User berstatus member paling banyak bersepada pada hari Senin hingga Jumat. Number of rides members pada lima hari kerja ini mencapai sekitar 2 kali lipat number of rides member pada hari Sabtu dan Minggu. Jumlah number of rides members pada Sabtu dan Minggu hanya 8,25% dan 8,35% dari total number of rides. Sementara pada hari-hari lain berkisar antara 15,33% (Jumat) hingga 17.77% (Selasa).
Sebaliknya number of rides user Casual hanya sebesar 67,877 (8,61 persen dari total number of rides). Casual users paling banyak bersepeda pada hari Sabtu dan Minggu. Number of rides user Casual pada hari Sabtu dan Minggu mencapai 1,88 kali dan 2,6 kali lebih banyak dibandingkan rata-rata number of rides kelompok user ini pada 5 hari lainnya.
Meski berjumlah jauh lebih kecil, dari sisi durasi bersepeda, Casual user rata-rata bersepeda selama 5372.78 detik atau 89,55 menit; 6,75 kali lebih lama dari rata-rata durasi bersepeda members yang hanya 795,25 detik atau 13,25 menit.

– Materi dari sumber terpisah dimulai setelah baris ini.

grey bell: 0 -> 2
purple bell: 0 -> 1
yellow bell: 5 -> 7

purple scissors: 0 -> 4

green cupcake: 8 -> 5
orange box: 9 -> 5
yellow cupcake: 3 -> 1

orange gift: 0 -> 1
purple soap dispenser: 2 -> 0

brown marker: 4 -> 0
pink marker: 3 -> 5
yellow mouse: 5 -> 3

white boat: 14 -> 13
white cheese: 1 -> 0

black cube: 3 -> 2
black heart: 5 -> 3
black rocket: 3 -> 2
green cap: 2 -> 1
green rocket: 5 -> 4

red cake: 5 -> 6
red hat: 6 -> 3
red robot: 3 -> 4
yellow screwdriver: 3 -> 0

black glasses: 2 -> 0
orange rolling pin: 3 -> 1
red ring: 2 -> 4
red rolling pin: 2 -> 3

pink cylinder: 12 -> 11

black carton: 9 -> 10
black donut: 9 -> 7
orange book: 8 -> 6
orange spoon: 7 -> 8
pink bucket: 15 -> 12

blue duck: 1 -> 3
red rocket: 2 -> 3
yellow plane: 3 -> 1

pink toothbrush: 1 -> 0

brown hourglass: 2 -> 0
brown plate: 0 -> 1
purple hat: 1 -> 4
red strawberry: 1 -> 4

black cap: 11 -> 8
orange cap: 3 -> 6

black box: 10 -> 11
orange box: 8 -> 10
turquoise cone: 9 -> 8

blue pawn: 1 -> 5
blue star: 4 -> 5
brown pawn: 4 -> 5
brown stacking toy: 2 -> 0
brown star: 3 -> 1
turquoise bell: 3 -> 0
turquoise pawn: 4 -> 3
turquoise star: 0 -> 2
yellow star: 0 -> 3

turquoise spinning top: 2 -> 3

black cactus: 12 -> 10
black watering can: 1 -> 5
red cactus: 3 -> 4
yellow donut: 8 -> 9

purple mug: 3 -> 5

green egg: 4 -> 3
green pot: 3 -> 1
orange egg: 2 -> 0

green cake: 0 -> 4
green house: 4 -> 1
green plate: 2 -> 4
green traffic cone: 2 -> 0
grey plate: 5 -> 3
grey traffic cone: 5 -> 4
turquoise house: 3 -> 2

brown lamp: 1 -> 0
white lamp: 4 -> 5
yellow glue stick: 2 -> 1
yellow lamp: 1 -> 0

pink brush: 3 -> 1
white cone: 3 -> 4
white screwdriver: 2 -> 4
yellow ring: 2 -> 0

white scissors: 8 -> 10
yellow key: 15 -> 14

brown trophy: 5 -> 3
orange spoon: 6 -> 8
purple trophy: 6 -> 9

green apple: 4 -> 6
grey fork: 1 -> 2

Rekomendasi: Untuk meningkatkan peluang konversi casual users menjadi member, perlu dilakukan: 1. menaikan tarif single-ride passes dan full-day passes terutama untuk 30 menit kedua. Hal ini merupakan disinsentif terhadap status Casual. Untuk mendapatkan harga lebih murah, user akan mendaftarkan membership. 2. memberikan door prize bagi member yang bersepeda pada hari Sabtu dan Minggu. Dua hari ini adalah hari di mana paling banyak Casual Users bersepeda. Door prize khusus bagi member merupakan insentif bagi Casual users untuk mendaftar membership. 3. Mengintensifkan penyebarluasan materi promosi pada hari Sabtu dan Minggu.
6. Export file ringkasan untuk analisis lanjut.
counts <- aggregate(alltrips_2$ride_length ~ alltrips_2$member_casual + alltrips_2$day_of_week, FUN = mean)
write.csv(counts, file = 'avg_ride_length.csv')